You can't reason with the Voice of Unreason...


« Reply #3 on: February 03, 2018, 11:57:51 AM »

Everyone's story is a little different but not by much!  So many behaviors are consistently inconsistent that we've often commented that there must be some secret BPD 101 manual out there.   A couple thousand years ago someone observed, By their fruits you will know them.

While we can't predict every action, the patterns are often obvious once we identify them.  Feel free to browse and learn.  We also mention and review quite a few books.  Your ex has an obvious overall strategy.  Once you gain insight into improved skills, stronger boundaries and practical strategies, you will be better able to address her blatant and subtle attacks.  With education, growing insight and peer support you'll find that you can make more informed and more confident decisions.

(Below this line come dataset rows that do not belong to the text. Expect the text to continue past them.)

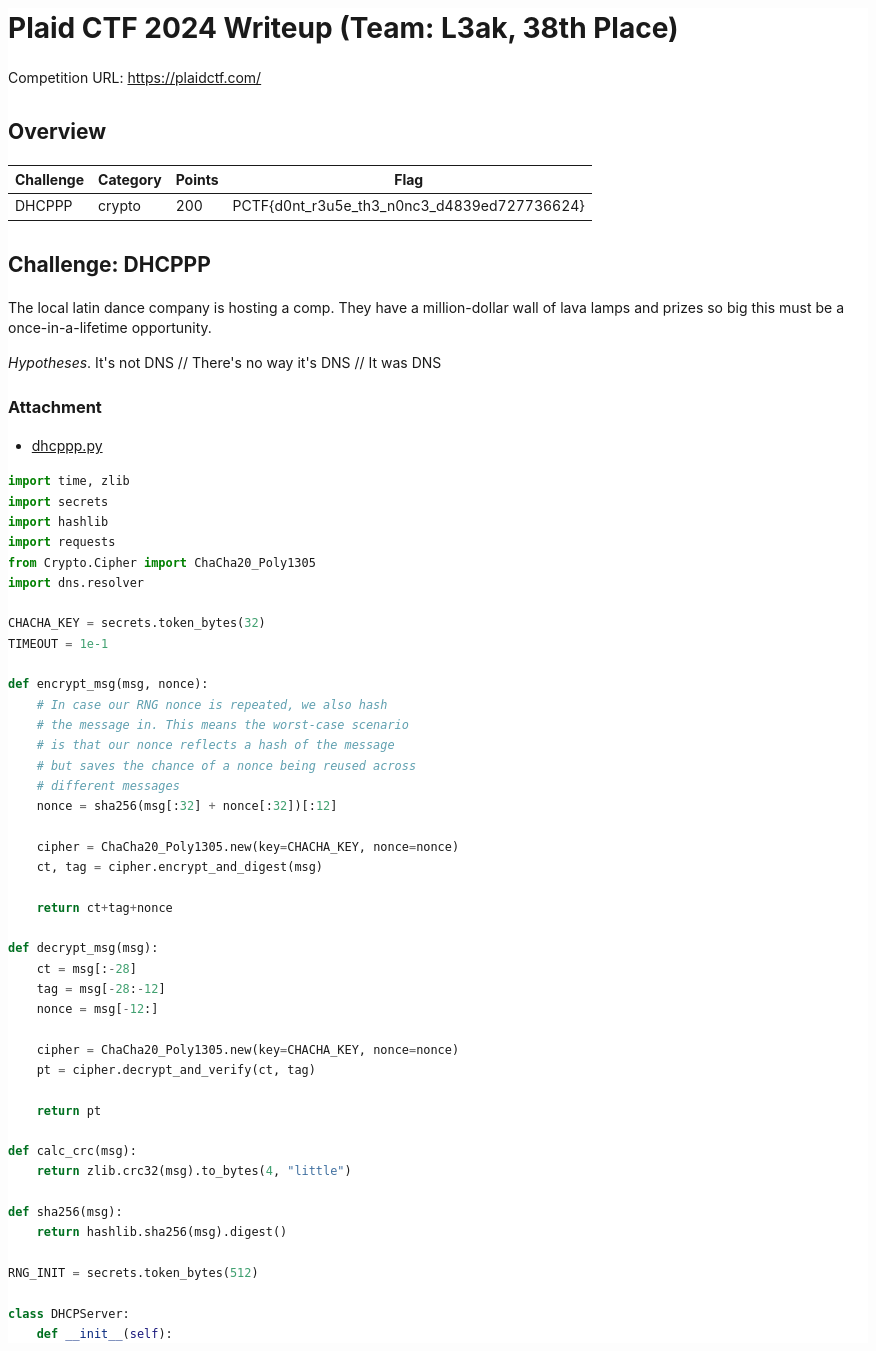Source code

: # Plaid CTF 2024 Writeup (Team: L3ak, 38th Place)
Competition URL: https://plaidctf.com/
## Overview

| Challenge | Category | Points | Flag                                        |
| --------- | -------- | ------ | ------------------------------------------- |
| DHCPPP    | crypto   | 200    | PCTF{d0nt_r3u5e_th3_n0nc3_d4839ed727736624} |

## Challenge: DHCPPP
The local latin dance company is hosting a comp. They have a million-dollar wall of lava lamps and prizes so big this must be a once-in-a-lifetime opportunity.

*Hypotheses*. It's not DNS // There's no way it's DNS // It was DNS

### Attachment
- [dhcppp.py](./dhcppp.py)
```python
import time, zlib
import secrets
import hashlib
import requests
from Crypto.Cipher import ChaCha20_Poly1305
import dns.resolver

CHACHA_KEY = secrets.token_bytes(32)
TIMEOUT = 1e-1

def encrypt_msg(msg, nonce):
    # In case our RNG nonce is repeated, we also hash
    # the message in. This means the worst-case scenario
    # is that our nonce reflects a hash of the message
    # but saves the chance of a nonce being reused across
    # different messages
    nonce = sha256(msg[:32] + nonce[:32])[:12]

    cipher = ChaCha20_Poly1305.new(key=CHACHA_KEY, nonce=nonce)
    ct, tag = cipher.encrypt_and_digest(msg)

    return ct+tag+nonce

def decrypt_msg(msg):
    ct = msg[:-28]
    tag = msg[-28:-12]
    nonce = msg[-12:]

    cipher = ChaCha20_Poly1305.new(key=CHACHA_KEY, nonce=nonce)
    pt = cipher.decrypt_and_verify(ct, tag)

    return pt

def calc_crc(msg):
    return zlib.crc32(msg).to_bytes(4, "little")

def sha256(msg):
    return hashlib.sha256(msg).digest()

RNG_INIT = secrets.token_bytes(512)

class DHCPServer:
    def __init__(self):
```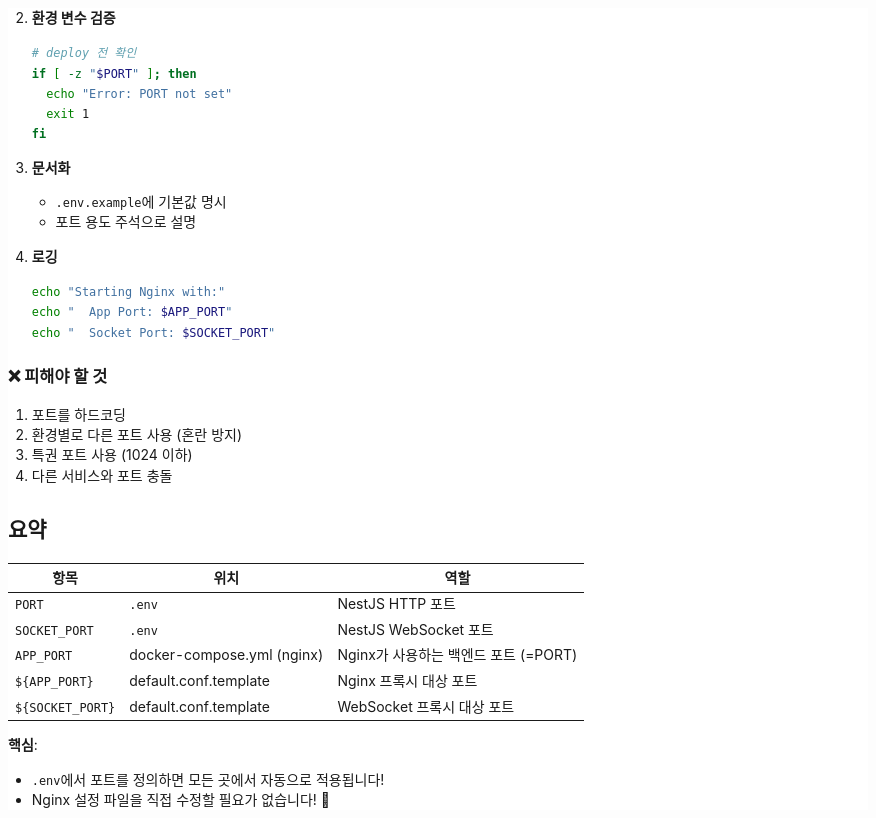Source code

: 2. **환경 변수 검증**
   ```bash
   # deploy 전 확인
   if [ -z "$PORT" ]; then
     echo "Error: PORT not set"
     exit 1
   fi
   ```

3. **문서화**
   - `.env.example`에 기본값 명시
   - 포트 용도 주석으로 설명

4. **로깅**
   ```bash
   echo "Starting Nginx with:"
   echo "  App Port: $APP_PORT"
   echo "  Socket Port: $SOCKET_PORT"
   ```

### ❌ 피해야 할 것

1. 포트를 하드코딩
2. 환경별로 다른 포트 사용 (혼란 방지)
3. 특권 포트 사용 (1024 이하)
4. 다른 서비스와 포트 충돌

## 요약

| 항목 | 위치 | 역할 |
|------|------|------|
| `PORT` | `.env` | NestJS HTTP 포트 |
| `SOCKET_PORT` | `.env` | NestJS WebSocket 포트 |
| `APP_PORT` | docker-compose.yml (nginx) | Nginx가 사용하는 백엔드 포트 (=PORT) |
| `${APP_PORT}` | default.conf.template | Nginx 프록시 대상 포트 |
| `${SOCKET_PORT}` | default.conf.template | WebSocket 프록시 대상 포트 |

**핵심**: 
- `.env`에서 포트를 정의하면 모든 곳에서 자동으로 적용됩니다!
- Nginx 설정 파일을 직접 수정할 필요가 없습니다! 🎯

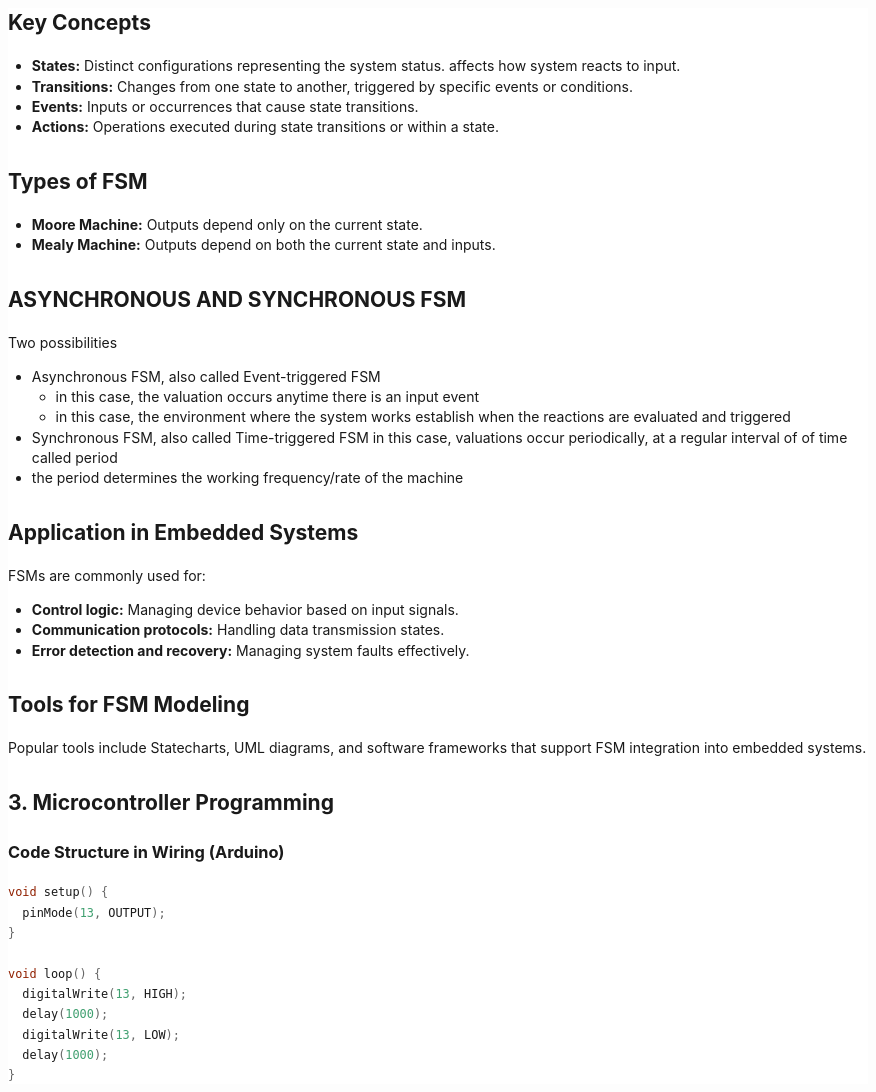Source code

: ## Key Concepts
- **States:** Distinct configurations representing the system status.
  affects how system reacts to input.
- **Transitions:** Changes from one state to another, triggered by specific events or conditions.
- **Events:** Inputs or occurrences that cause state transitions.
- **Actions:** Operations executed during state transitions or within a state.

## Types of FSM
- **Moore Machine:** Outputs depend only on the current state.
- **Mealy Machine:** Outputs depend on both the current state and inputs.

## ASYNCHRONOUS AND SYNCHRONOUS FSM
Two possibilities
- Asynchronous FSM, also called Event-triggered FSM
  - in this case, the valuation occurs anytime there is an input
event
  - in this case, the environment where the system works
establish when the reactions are evaluated and triggered
- Synchronous FSM, also called Time-triggered FSM
  in this case, valuations occur periodically, at a regular interval
of of time called period
-  the period determines the working frequency/rate of the
machine
## Application in Embedded Systems
FSMs are commonly used for:
- **Control logic:** Managing device behavior based on input signals.
- **Communication protocols:** Handling data transmission states.
- **Error detection and recovery:** Managing system faults effectively.

## Tools for FSM Modeling
Popular tools include Statecharts, UML diagrams, and software frameworks that support FSM integration into embedded systems.

## 3. Microcontroller Programming

### Code Structure in Wiring (Arduino)
```cpp
void setup() {
  pinMode(13, OUTPUT); 
}

void loop() {
  digitalWrite(13, HIGH);
  delay(1000);
  digitalWrite(13, LOW);
  delay(1000);
}
```
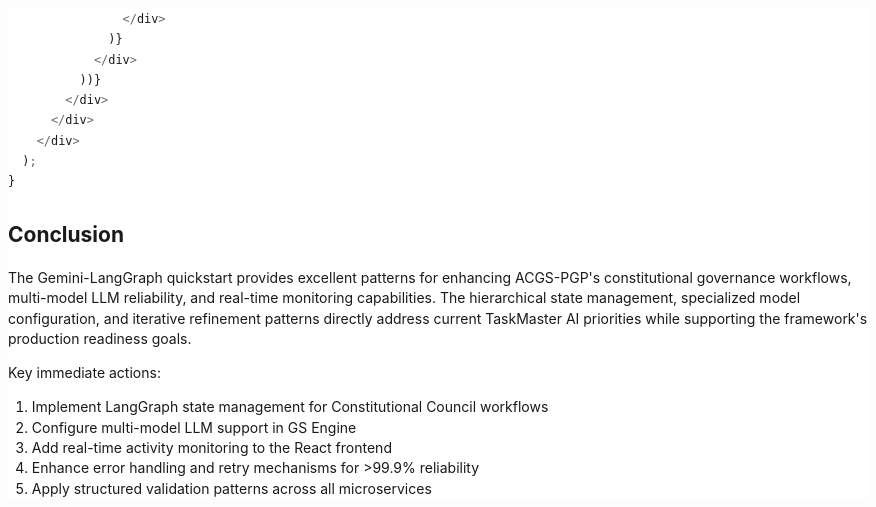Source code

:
 ```typescript
                </div>
              )}
            </div>
          ))}
        </div>
      </div>
    </div>
  );
}
```

## Conclusion

The Gemini-LangGraph quickstart provides excellent patterns for enhancing ACGS-PGP's constitutional governance workflows, multi-model LLM reliability, and real-time monitoring capabilities. The hierarchical state management, specialized model configuration, and iterative refinement patterns directly address current TaskMaster AI priorities while supporting the framework's production readiness goals.

Key immediate actions:
1. Implement LangGraph state management for Constitutional Council workflows
2. Configure multi-model LLM support in GS Engine
3. Add real-time activity monitoring to the React frontend
4. Enhance error handling and retry mechanisms for >99.9% reliability
5. Apply structured validation patterns across all microservices
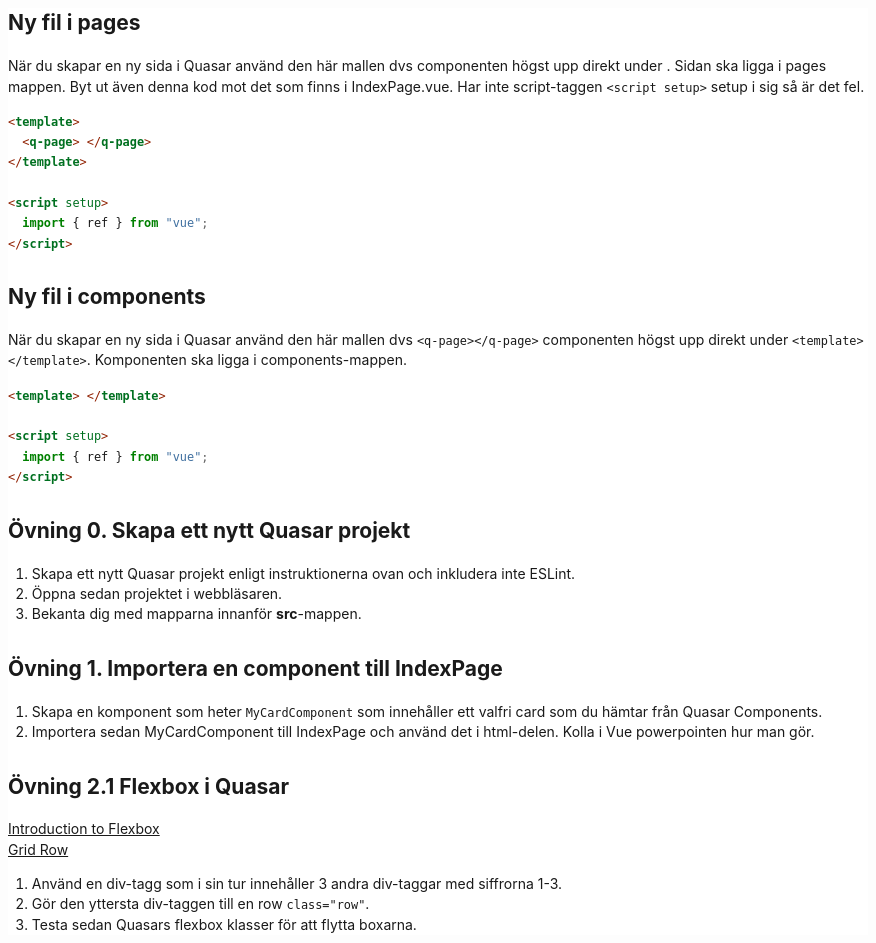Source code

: ## Ny fil i pages

När du skapar en ny sida i Quasar använd den här mallen dvs <q-page></q-page> componenten högst upp direkt under <template></template>.
Sidan ska ligga i pages mappen. Byt ut även denna kod mot det som finns i IndexPage.vue.
Har inte script-taggen `<script setup>` setup i sig så är det fel.

```html
<template>
  <q-page> </q-page>
</template>

<script setup>
  import { ref } from "vue";
</script>
```

## Ny fil i components

När du skapar en ny sida i Quasar använd den här mallen dvs `<q-page></q-page>` componenten högst upp direkt under `<template></template>`.
Komponenten ska ligga i components-mappen.

```html
<template> </template>

<script setup>
  import { ref } from "vue";
</script>
```

## Övning 0. Skapa ett nytt Quasar projekt

1. Skapa ett nytt Quasar projekt enligt instruktionerna ovan och inkludera inte ESLint.
2. Öppna sedan projektet i webbläsaren.
3. Bekanta dig med mapparna innanför **src**-mappen.

## Övning 1. Importera en component till IndexPage

1. Skapa en komponent som heter `MyCardComponent` som innehåller ett valfri card som du hämtar från Quasar Components.
2. Importera sedan MyCardComponent till IndexPage och använd det i html-delen. Kolla i Vue powerpointen hur man gör.

## Övning 2.1 Flexbox i Quasar

<a href="https://quasar.dev/layout/grid/introduction-to-flexbox">Introduction to Flexbox</a><br>
<a href="https://quasar.dev/layout/grid/row">Grid Row</a>

1. Använd en div-tagg som i sin tur innehåller 3 andra div-taggar med siffrorna 1-3.
2. Gör den yttersta div-taggen till en row `class="row"`.
3. Testa sedan Quasars flexbox klasser för att flytta boxarna.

The Learning Center section of our menu of boards includes boards focused on books, articles, strategies, skills and approaches.  Books such as Bill Eddy's Splitting: Protecting Yourself While Divorcing Someone with Borderline or Narcissistic Personality Disorder is essential for our court cases.  Henry Cloud's Boundaries is excellent for handling contact with ex going forward.  Richard Warshak's Divorce Poison focuses on the impact on kids.  If alienation is a problem then Dr Craig Childress has a blog which describes alienation as a form of child abuse, an approach viewed as more acceptable than prior attempts.